Don't Look Back in Anger. (Photo by Jonathan Ferrey/Getty Images)
It didn't have to be this way, but you could say that for many Royals-related pressure points, problems, and quandaries. If Kila Ka'aihue is going to have a Major League career of any length, he needs to hit well to begin this season. A terrible slump to start the season, or even an injury, pretty much kill his chances, as far as I can tell.
Since the Royals started mismanaging his career three or four years ago, Kila's life track has been pulled, by the magnets of industry conformity and blindness, towards that of all "AAAA" hitters who lack the magical tools which can only be seen by the initiated. Of course, it's a self-fulfilling prophecy. See, we told you that guy would never have a career! An immediate specter here is Ryan Shealy, who was actually for a time much more hyped than Kila, and who even caught the eye of a just-trying-things-out Dayton Moore back in 2006. Four years later, I barely even knew Shealy was still alive in 2010, let alone still banging around AAA and even briefly appearing in a Red Sox uniform. To date, Shealy has amassed 598 PAs at the Major League level. It's no certainty that Kila will reach that total.
Kila kinda sorta got a looksie last season, hitting .217/.307/.394 in 206 PAs. As you can see, he still got his walks in, and for a Royal, a .307 OBP isn't really a disaster. St. Yuni, after all, posted a .288 OBP. Anyway, here's what the Royals see: a .217 batting average, 8 HRs, 25 RBIs and 39 strikeouts. We really need to pull a USS Mariner here, and write an open letter to the Royals pointing out that Kila produced at a 100-RBI rate that somehow gets read and acknowledged. It can't hurt.

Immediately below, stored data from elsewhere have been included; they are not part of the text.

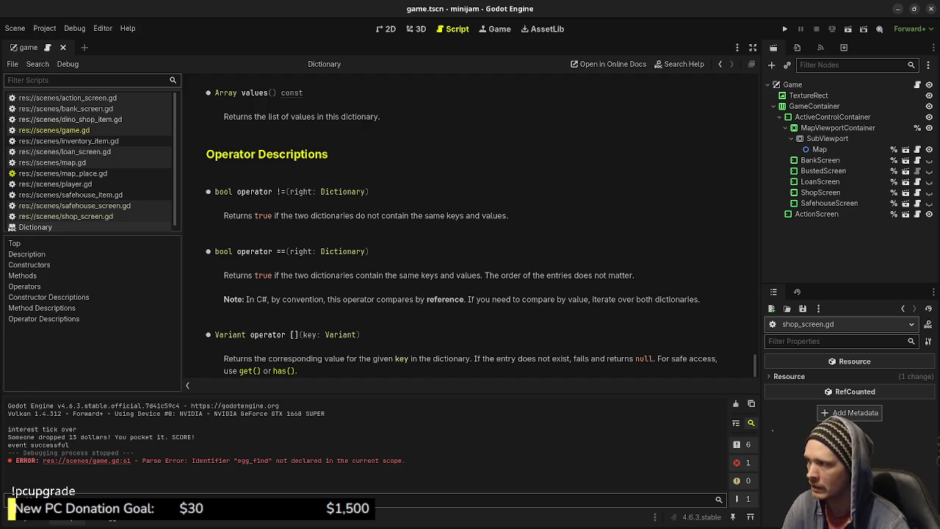
left_click(55, 130)
left_click_drag(736, 335, 737, 169)
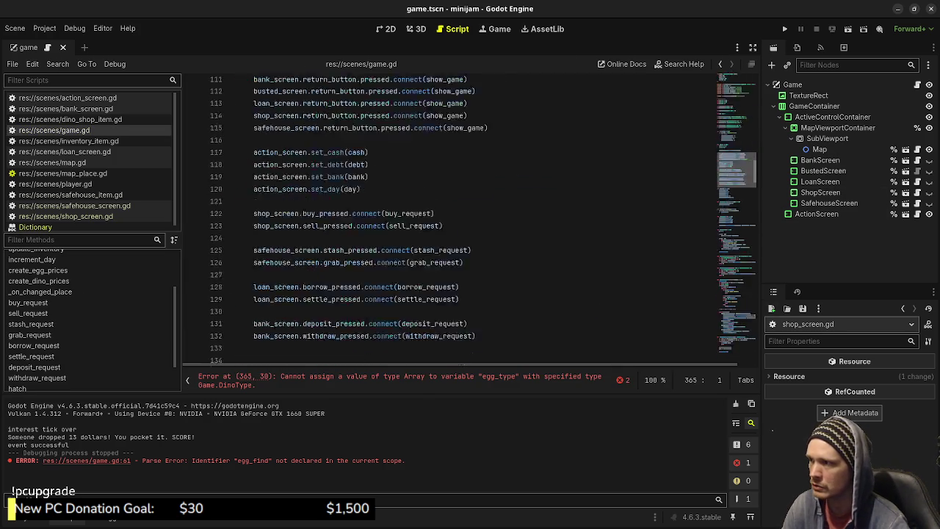
scroll(470, 220, "up", 20)
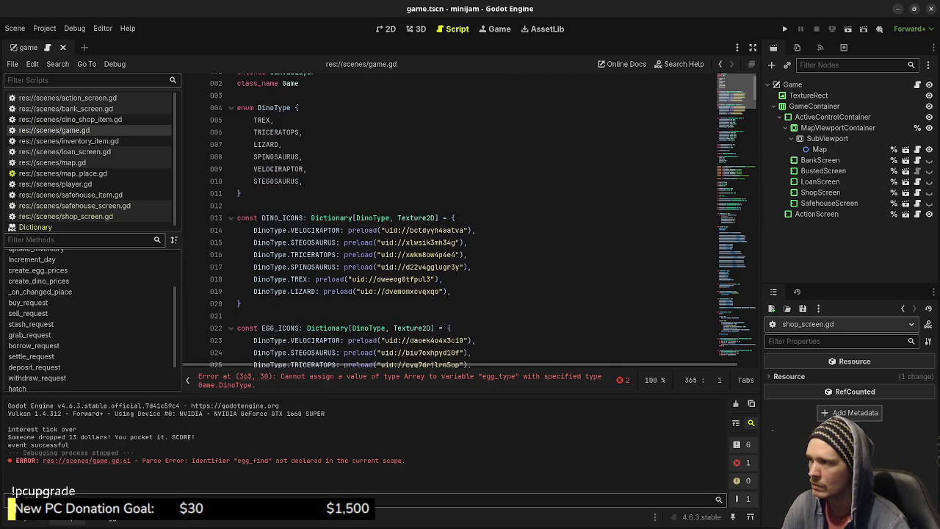
scroll(470, 220, "up", 1)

As Matt/Devil Fingers wrote today at Fangraphs, the Royals need to get out of their own way and play Kila all year. If he fails, he fails. If he doesn't, then suddenly, you have a trade asset. Look, if we're going to dream about Melky's non-existent trade value, we might as well do the same with a pre-arb guy who might actually be attractive. Of course, the Royals have never done this really, even at the easiest position on the diamond to do so. Somehow, Jose Guillen or Ross Gload or Mike Jacobs or whomever always ends up sucking up all the DH/1B playing time. The perpetually annoying thing about this Royals Front Office is that they often simply refuse to let an inherited asset be an asset. If Kila was acquired in some D-market trade, we'd hear from Dayton and all the apologists about his upside and about how there was "nothing to lose" by playing him. (And don't even get us started on Alex Gordon.) For being masters, supposedly, of player development, the Royals haven't shown much skill in actually finishing off that process at the only level that truly matters.
In this environment, with a hyped raft of Dayton-guys with no obvious position (Myers, Hosmer, Moose) all coming up the line, it's now or never for Kila. PECOTA projected him to hit like an All-Star. That's not terribly likely, but then again, he's hit .285/.424/.521 in 1100 AAA PAs. Of course, whatever a Scouting Approved One did in 200 PAs at a lower level obviously means so much more, but results are results. As I've probably made abundantly clear, I don't think Kila has much of a future with the Royals, but that's been obvious since 2009 really. All he needs to do is hit. A slugging percentage upwards of .480 with non-horrific strikeout numbers should be enough to earn him another shot with another team. For those of us who find ourselves on the wrong side of life's divide, who saw our own opportunities wasted or our talents ignored, he's one worth rooting for.